A 10-participants study showed that broad-based treatments plus personalized therapy might counteract memory loss in Alzheimer patients.
Researchers from the Buck Institute for Research on Aging and the University of California, Los Angeles (UCLA) Easton Laboratories for Neurodegenerative Disease Research used quantitative MRI, neuropsychological testing and a 36-point therapeutic personalized program to examine patients with degenerative brain conditions.
Alzheimer’s symptoms are challenging for scientists. Although the numerous tests researchers have conducted, they could not find symptoms related to the disease, except for memory loss. During this trial, researchers have studied 36 different variables they consider may lead to the appearance of Alzheimer’s. The variables included exercise, diet, medications, sleep habits, brain stimulation, among others.
During a period of 5 to 24 months, scientist evaluated the way the variables might have to affect the brain activity on each subject. The time varied from one patient to another. Among the 10 participants, different brain conditions required, depending on the cases, more or less evaluation.
“All of these patients had either well-defined mild cognitive impairment (MCI), subjective cognitive impairment (SCI) or had been diagnosed with Alzheimer’s disease before beginning the program,” Dale Bredesen, MD, a professor at the Buck Institute and professor at the Easton Laboratories for Neurodegenerative Disease Research at UCLA, said in a statement.
Researchers found out that all patients showed significant improvements in memory and cognitive abilities. Indeed, among participants, there were some who were already retired or were considering retirement because of low performance on tasks. After noting definite improvements on their brain abilities, some of them went back to work.

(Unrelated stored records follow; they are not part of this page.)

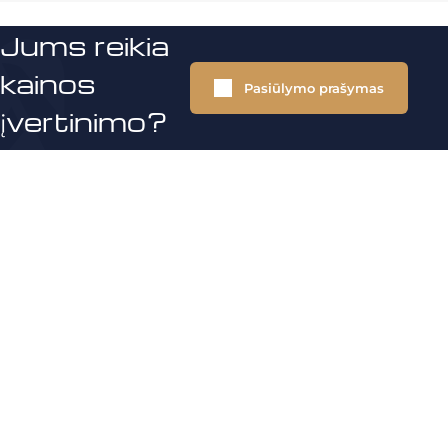
Jums reikia
kainos
Pasiūlymo prašymas
įvertinimo?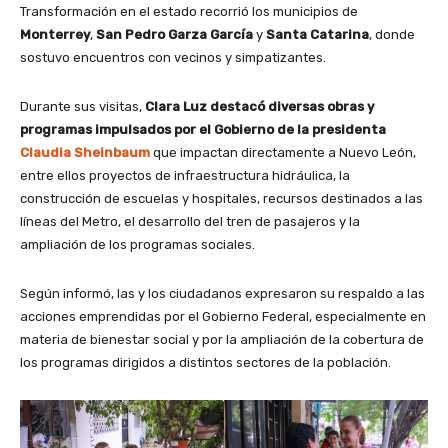
Transformación en el estado recorrió los municipios de
Monterrey
,
San Pedro Garza García
y
Santa Catarina
, donde
sostuvo encuentros con vecinos y simpatizantes.
Durante sus visitas,
Clara Luz destacó diversas obras y
programas impulsados por el Gobierno de la presidenta
Claudia Sheinbaum
que impactan directamente a Nuevo León,
entre ellos proyectos de infraestructura hidráulica, la
construcción de escuelas y hospitales, recursos destinados a las
líneas del Metro, el desarrollo del tren de pasajeros y la
ampliación de los programas sociales.
Según informó, las y los ciudadanos expresaron su respaldo a las
acciones emprendidas por el Gobierno Federal, especialmente en
materia de bienestar social y por la ampliación de la cobertura de
los programas dirigidos a distintos sectores de la población.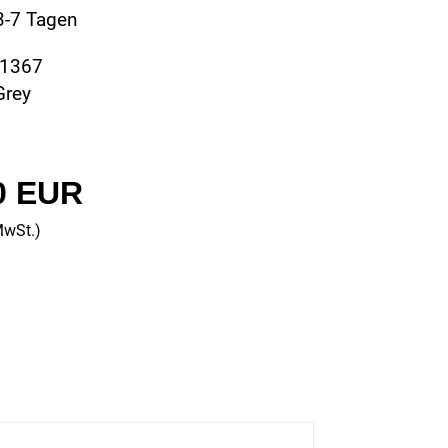
 3-7 Tagen
21367
Grey
0 EUR
MwSt.)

According to Bredesen, the study showed a remarkable rate of success. However, it needs to be conducted in a significant number of patients from different locations.
“The magnitude of improvement in these ten patients is unprecedented, providing additional objective evidence that this programmatic approach to cognitive decline is highly effective. “Even though we see the far-reaching implications of this success, we also realize that this is a slight study that needs to be replicated in larger numbers at various sites,” Bredesen said.
Pioneer research in memory loss reversal
Even if several types of research are working on Alzheimer issues, this is the first study where it has been scientifically proved that memory loss can be reversed.
This small trial is not just showing that there are easier ways to face Alzheimer condition, but it is also bringing to light a different method for the detection of the brain disease. Scientists say that old device to tackle Alzheimer’s were not enough to improve patient’s quality of life.
With what they have found, researchers encourage people to be aware of APOE4 (genetic risk to contract Alzheimer) genetic status. If the disease is detected in time, there are techniques and methods modern medicine have guaranteed as proper solutions to Alzheimer patients.
Three striking cases
During the study, three striking cases called researchers’ attention. There was a 66-year-old participant whose neuropsychological testing presented high levels of compatibility with a diagnosis of MCI (a brain condition characterized by minor problems with the health and mental abilities). Also, this patient Positron Emission Tomography results showed low glucose utilization, what was a sign of Alzheimer. The hippocampal volume was only at the 17th percentile, according to MRI’s scans.
After a ten-month treatment, the patient was submitted to new MRI screening and his hippocampal volume increased to 75th percentile (12 percent increase), a dramatic rise as per researchers’ report.
There was another remarkable case of a 69-year-old entrepreneur who was about to get his retirement. This participant had gone through the progressive loss of his memory during last 11 years.
Results for the first six months showed that the subject presented an improvement in his memory. He continued as the participant of the study and after 22 months, he returned for a quantitative neuropsychological testing. Researchers found out significant improvements in his mental abilities, including an 84th percentile rise in his long-term memory.
— Alzheimer's Assoc. (@alzassociation) June 9, 2016
The third striking case reported by the scientists was linked to facial recognition and Dysnomia. The 49-year old woman had some difficulties retrieving words, recalling foreign languages she had learned, and distinguishing faces. She was diagnosed in the early stages of cognitive decline, so, she participated in the trial after undergoing quantitative neuropsychological testing.
Several months after, she showed definite improvements in vocabulary recalling, reading, mental clarity, scientific assessment, and facial recognition. Researchers also reported that after nine months in the programs, the lady presented no longer evidence of cognitive decline.
65 percent of US Alzheimer cases involves APOE4 (primary genetic risk factor to develop Alzheimer). Former medical techniques avoided testing for APOE because it was thought that even if discovered, there was nothing to do to counteract it.
Nowadays, researchers state that the sooner the better. They encourage people to determine their APOE4 genetic status to go on prevention.